ヒラリー米大統領夫人は、申し分のない富と地位、名声を手に入れながら夫の女性問題に傷ついた。だが、ことし五月に四十五歳で四人目の子供を出産するシェリー英首相夫人は、およそ女性が望むすべてのものを手に入れたかのようだ。首相夫人の華やかな役割を果たすだけでなく、英国でも一流の法廷弁護士である彼女は、今回の妊娠で妻や母親としての幸せも国民に印象付けたからだ。

 夫のブレア首相は、二十世紀から二十一世紀にかけて政権を担当し、大英帝国の遺産克服と「新たな英国」の建設により歴史に名を残す野望に燃える。
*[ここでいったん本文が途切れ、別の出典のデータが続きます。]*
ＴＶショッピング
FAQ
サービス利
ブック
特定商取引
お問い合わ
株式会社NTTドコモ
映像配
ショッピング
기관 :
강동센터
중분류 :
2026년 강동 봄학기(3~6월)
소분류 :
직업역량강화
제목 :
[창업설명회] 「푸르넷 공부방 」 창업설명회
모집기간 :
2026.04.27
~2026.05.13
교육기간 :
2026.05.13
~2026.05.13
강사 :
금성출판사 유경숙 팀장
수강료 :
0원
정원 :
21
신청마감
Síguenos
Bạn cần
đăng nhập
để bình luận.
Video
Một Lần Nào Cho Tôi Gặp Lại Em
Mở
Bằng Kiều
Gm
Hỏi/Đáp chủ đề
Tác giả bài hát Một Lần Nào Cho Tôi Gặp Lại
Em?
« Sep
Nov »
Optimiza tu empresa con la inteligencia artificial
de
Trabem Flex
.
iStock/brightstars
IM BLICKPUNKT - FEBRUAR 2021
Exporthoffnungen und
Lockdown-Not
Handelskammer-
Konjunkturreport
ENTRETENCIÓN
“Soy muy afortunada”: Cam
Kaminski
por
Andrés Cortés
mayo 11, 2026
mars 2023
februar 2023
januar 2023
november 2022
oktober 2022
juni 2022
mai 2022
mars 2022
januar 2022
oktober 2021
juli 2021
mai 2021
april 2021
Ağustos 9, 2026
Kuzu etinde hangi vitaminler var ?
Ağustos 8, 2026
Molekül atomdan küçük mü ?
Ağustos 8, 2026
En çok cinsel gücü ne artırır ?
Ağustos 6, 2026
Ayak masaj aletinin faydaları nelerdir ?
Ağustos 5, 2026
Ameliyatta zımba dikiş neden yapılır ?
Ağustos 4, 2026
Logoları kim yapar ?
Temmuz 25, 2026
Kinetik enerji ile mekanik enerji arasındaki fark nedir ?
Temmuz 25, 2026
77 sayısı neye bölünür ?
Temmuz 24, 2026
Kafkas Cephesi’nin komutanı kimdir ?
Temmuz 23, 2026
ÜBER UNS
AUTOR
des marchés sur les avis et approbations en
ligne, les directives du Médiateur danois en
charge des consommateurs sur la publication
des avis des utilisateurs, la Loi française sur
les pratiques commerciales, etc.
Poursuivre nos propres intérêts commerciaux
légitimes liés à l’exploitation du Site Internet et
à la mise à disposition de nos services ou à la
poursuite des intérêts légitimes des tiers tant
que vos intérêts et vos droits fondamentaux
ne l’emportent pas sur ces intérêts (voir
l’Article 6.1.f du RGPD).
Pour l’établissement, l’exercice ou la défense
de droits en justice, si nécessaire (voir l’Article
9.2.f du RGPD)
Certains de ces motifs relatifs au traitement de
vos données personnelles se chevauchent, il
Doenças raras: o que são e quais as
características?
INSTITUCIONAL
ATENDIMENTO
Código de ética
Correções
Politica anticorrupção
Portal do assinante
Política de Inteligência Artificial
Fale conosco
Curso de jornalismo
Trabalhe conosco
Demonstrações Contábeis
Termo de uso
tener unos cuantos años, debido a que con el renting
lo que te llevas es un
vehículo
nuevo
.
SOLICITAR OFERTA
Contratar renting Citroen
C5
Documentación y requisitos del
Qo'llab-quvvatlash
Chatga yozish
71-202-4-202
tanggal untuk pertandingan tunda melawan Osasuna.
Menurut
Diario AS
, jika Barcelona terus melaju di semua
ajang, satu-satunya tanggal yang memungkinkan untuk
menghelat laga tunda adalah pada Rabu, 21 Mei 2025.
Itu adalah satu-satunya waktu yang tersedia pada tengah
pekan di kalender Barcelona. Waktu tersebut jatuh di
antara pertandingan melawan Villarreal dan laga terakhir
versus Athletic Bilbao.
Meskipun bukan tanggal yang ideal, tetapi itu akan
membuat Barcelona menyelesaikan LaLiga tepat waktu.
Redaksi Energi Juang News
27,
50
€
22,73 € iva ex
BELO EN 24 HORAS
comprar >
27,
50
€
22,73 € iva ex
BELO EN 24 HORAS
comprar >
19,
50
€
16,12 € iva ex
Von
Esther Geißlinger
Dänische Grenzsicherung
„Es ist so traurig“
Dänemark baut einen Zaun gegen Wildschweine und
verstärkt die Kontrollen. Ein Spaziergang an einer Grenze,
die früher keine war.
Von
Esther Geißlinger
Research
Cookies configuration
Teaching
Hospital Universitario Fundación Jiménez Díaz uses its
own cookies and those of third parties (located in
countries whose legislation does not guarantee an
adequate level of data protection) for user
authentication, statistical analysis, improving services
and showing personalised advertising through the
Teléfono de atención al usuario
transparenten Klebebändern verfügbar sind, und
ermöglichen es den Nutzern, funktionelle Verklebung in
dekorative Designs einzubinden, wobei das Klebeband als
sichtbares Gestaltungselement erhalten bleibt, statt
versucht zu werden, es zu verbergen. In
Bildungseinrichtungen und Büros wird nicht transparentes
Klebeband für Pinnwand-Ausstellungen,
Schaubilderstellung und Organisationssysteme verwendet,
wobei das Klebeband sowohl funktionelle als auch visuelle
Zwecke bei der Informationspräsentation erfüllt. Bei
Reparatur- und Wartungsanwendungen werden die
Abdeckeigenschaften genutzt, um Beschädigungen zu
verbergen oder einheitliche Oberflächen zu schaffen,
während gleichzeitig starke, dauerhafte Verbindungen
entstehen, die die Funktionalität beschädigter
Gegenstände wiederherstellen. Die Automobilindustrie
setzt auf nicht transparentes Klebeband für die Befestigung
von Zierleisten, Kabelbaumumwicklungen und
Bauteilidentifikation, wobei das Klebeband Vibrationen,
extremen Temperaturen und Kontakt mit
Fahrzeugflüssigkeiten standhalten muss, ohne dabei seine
才色兼備の夫人との間に、新千年紀の最初の年に誕生する「ミレニアム・ベビー」のニュースに英国は沸き立った。ゴシップが売り物の英マスコミは、ポスト・ダイアナの目玉として追いかけ回そうと待ちかまえている。

 夫人は今後、首相夫人、四人の子供の母親、夫を上回る年収二十万ポンド(約三千五百万円)の法律家という三つの役割を見事にこなすスーパー・ウーマンとしてのイメージを期待される。英国で急増する働く女性にとっては彼女の一言一言が励ましの言葉として響き、英国民の多くはブレア一家に理想の家庭像を見ようとするだろう。